Because in many cases the transition from one legal regime to another disrupts loans made very close to the time of the change, making them atypical of loans either before or after, all regressions are estimated removing loans made within 30 days of the change itself
where is an outcome of interest such as amount borrowed, and are in dollars, and are in days, and the other five law variables are binary. Because the main source of variation is differences in laws across states we cannot add state fixed effects, but we can at least partially account for cross-state differences with , a vector of macroeconomic variables including monthly unemployment at the state level provided by the Bureau of Labor Statistics and monthly house prices at the zip code level provided by CoreLogic. is a set of time dummies for every month in the data, is a state-specific error term, and is the idiosyncratic error term.
For regressions in which is delinquency or repeat borrowing, both of which are binary, the regression is estimated as a probit with marginal effects reported. All standard errors are clustered at the state level. For regressions in which is indebtedness three months later, the relevant law is the law in force three months later. For this reason, whenever this dependent variable is used the laws are coded to reflect the law in force at the time of the outcome, rather than the time of origination.

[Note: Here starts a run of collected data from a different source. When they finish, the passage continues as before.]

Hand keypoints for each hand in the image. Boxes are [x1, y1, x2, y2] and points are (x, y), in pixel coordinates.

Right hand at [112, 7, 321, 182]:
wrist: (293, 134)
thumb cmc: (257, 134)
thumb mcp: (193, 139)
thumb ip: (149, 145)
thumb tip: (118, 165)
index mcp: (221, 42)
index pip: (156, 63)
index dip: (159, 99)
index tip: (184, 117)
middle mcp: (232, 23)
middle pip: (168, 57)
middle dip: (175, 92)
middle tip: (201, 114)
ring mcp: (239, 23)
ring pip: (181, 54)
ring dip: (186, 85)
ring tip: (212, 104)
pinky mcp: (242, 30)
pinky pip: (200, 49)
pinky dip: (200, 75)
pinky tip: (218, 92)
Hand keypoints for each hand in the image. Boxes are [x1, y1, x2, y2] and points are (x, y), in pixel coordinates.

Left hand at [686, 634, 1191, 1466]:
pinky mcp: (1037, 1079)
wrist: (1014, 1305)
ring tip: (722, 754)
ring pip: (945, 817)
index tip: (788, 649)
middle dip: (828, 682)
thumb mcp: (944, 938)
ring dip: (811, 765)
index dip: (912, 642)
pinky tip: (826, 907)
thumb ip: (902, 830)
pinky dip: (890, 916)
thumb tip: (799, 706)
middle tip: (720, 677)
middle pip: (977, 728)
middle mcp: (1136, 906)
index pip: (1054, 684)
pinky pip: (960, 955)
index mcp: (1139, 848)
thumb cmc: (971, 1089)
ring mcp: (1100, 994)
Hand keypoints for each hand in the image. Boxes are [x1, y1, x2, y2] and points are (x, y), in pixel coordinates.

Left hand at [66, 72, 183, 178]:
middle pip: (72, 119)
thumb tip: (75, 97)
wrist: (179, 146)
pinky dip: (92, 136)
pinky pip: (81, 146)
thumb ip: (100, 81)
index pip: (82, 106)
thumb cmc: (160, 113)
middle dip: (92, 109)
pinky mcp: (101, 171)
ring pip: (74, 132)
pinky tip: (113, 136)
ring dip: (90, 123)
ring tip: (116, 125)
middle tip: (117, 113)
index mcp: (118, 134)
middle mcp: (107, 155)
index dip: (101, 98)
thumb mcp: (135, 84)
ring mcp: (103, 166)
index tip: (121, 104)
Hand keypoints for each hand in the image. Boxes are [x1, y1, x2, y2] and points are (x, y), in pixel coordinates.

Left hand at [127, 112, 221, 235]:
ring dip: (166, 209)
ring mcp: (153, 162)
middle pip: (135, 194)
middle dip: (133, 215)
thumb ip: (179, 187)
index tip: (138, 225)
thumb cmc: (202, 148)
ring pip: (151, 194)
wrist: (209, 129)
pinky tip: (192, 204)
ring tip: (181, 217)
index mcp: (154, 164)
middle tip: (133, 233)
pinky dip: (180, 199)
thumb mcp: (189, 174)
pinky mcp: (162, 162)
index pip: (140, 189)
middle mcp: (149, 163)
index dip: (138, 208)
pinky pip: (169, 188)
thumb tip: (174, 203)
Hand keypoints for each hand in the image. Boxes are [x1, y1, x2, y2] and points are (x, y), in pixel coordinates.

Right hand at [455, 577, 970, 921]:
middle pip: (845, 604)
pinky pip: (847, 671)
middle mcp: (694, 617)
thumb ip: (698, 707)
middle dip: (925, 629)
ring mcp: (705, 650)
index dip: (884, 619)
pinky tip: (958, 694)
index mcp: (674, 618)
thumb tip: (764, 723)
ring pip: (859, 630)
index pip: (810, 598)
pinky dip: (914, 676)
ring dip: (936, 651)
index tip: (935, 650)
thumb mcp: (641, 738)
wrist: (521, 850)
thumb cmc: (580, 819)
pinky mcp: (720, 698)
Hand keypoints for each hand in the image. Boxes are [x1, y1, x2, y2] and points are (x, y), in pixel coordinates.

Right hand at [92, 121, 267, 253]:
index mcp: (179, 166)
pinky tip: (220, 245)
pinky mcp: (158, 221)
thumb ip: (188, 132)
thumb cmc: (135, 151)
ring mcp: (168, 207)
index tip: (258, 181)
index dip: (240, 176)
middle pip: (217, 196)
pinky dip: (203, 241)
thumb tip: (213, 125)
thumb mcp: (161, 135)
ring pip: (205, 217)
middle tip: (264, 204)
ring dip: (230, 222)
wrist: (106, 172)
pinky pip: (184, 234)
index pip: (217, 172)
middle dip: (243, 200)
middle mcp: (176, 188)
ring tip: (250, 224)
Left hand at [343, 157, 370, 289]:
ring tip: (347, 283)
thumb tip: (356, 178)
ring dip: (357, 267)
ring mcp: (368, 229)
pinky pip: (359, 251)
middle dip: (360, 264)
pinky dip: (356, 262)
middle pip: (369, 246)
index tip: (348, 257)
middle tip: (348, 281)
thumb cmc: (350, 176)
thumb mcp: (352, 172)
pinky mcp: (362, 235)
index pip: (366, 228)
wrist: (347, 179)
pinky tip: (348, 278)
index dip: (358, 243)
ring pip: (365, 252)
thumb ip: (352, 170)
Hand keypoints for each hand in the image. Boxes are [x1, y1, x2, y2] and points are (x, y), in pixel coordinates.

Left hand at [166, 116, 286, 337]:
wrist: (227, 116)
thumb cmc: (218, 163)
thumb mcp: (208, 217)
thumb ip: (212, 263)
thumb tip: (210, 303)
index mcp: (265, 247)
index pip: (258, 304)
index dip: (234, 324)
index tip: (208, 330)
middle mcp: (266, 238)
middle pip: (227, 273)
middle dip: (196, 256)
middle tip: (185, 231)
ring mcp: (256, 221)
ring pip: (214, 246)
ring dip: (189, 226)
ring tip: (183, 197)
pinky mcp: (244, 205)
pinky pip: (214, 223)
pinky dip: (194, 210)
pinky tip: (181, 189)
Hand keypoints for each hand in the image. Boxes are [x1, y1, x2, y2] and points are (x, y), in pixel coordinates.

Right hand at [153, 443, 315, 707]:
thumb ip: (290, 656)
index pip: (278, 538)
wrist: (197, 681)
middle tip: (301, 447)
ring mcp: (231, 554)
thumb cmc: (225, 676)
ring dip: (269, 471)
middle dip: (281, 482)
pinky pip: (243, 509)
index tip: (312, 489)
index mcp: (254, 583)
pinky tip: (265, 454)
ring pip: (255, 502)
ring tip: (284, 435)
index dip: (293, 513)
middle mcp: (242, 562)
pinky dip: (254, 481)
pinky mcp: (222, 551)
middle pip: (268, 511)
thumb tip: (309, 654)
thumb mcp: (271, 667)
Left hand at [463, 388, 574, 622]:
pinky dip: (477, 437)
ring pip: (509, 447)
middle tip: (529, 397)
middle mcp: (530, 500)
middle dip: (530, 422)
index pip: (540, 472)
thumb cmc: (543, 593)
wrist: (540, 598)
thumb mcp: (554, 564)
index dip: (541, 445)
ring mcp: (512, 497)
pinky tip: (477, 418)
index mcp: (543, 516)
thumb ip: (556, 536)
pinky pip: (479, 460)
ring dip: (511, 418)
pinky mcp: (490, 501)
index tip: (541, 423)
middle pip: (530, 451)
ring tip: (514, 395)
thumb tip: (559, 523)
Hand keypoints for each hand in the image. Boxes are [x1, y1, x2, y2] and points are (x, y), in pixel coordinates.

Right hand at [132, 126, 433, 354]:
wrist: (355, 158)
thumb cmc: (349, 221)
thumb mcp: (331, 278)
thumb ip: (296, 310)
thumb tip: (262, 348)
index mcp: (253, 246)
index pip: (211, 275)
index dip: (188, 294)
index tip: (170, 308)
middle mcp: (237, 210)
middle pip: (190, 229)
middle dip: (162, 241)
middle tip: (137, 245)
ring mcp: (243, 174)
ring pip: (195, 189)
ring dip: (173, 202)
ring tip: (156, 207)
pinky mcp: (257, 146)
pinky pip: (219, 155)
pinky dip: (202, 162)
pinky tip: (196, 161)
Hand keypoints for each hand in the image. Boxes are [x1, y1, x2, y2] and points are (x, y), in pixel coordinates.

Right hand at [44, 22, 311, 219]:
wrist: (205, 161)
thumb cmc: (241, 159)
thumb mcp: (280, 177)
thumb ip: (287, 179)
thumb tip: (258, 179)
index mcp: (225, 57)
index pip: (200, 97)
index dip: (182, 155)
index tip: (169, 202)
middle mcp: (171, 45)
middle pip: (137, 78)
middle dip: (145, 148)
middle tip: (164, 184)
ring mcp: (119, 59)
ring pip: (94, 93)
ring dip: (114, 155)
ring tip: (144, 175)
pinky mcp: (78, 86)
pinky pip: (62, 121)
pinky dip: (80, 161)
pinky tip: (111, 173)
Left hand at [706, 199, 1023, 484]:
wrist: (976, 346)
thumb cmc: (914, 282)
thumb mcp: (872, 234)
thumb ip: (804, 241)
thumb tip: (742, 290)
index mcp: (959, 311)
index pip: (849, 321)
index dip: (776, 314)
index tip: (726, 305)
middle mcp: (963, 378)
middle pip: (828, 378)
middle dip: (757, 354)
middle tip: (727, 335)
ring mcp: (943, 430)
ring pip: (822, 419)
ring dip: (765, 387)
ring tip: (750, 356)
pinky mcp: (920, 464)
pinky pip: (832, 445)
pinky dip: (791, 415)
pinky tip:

where is a dummy variable equal to 1 if the loan was originated after the law change, is a dummy variable equal to 1 if the loan was originated in the state that changed its law, is the time running variable, and is a set of month dummies meant to capture seasonal factors. , , , and are the same as before. In this setting the coefficient captures the discontinuous jump at the time of the law change in the state that changed the law, with and capturing linear trends on either side of the discontinuity and capturing jumps that happen in other states at the time of the change. Again, when is delinquency or repeat borrowing the regression is estimated as a probit, and when is repeat borrowing the laws are coded to correspond to the time of the outcome rather than the time of origination.
South Carolina provides an interesting case because it had not one law change but two. installment loans NJ The state amended its law on , raising the maximum loan size to $550, creating an extended repayment option, instituting a 1-day cooling-off period between loans (2-day after the eighth loan in the calendar year) and prohibiting customers from taking more than one loan at a time. However, in order to allow time for the establishment of a statewide database the simultaneous lending and cooling-off provisions did not take effect until . This delay of part of the law makes it potentially possible to separate the effects of the simultaneous lending prohibition and cooling-off period from the effects of the size limit and extended repayment option, and necessitates a slightly different specification:
where is a binary variable equal to 1 after the first law change, and is a binary variable equal to 1 after the second law change. Now and capture the effects of the first and second laws changes, respectively.
4 . 1 Using Cross-State Variation
Table 4 presents the results of regressions employing cross-state regulatory variation. Each column corresponds to a separate regression of the form given in Equation (1). These regressions help us understand the contributions of various regulatory components.